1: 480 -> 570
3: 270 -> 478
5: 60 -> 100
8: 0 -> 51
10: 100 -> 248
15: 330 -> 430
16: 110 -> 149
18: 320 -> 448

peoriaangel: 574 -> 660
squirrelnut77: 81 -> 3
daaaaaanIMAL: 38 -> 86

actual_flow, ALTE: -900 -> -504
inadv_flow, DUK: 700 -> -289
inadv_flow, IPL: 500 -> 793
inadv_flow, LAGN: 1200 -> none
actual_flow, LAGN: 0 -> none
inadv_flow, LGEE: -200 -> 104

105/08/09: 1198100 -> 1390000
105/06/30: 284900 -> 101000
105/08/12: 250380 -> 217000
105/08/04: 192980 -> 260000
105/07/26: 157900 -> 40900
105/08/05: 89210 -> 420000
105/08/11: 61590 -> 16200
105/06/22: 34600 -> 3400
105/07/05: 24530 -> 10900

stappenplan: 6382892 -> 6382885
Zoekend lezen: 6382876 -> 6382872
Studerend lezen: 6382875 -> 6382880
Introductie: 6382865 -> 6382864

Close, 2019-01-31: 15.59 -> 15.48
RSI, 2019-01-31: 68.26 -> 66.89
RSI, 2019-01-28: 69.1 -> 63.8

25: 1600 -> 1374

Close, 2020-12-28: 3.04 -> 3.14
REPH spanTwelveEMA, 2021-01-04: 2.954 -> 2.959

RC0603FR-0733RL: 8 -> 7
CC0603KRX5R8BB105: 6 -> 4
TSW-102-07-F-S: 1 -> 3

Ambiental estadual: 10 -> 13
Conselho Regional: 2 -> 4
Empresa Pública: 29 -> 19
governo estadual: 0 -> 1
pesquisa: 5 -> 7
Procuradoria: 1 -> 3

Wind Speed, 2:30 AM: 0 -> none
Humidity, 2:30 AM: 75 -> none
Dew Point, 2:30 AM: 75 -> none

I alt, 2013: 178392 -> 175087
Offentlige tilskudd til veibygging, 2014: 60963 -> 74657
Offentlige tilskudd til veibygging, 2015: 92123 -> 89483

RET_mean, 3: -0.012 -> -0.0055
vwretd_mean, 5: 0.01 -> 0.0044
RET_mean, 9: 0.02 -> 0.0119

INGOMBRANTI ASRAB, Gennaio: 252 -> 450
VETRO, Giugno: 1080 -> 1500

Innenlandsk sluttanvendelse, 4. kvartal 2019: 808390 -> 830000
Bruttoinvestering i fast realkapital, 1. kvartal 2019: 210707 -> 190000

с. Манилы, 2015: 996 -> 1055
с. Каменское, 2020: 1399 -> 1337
+-------+
Filter the entries by the string "veibygging" and copy each matching line.

● **Output of the exercise**:
Offentlige tilskudd til veibygging, 2014: 60963 -> 74657
Offentlige tilskudd til veibygging, 2015: 92123 -> 89483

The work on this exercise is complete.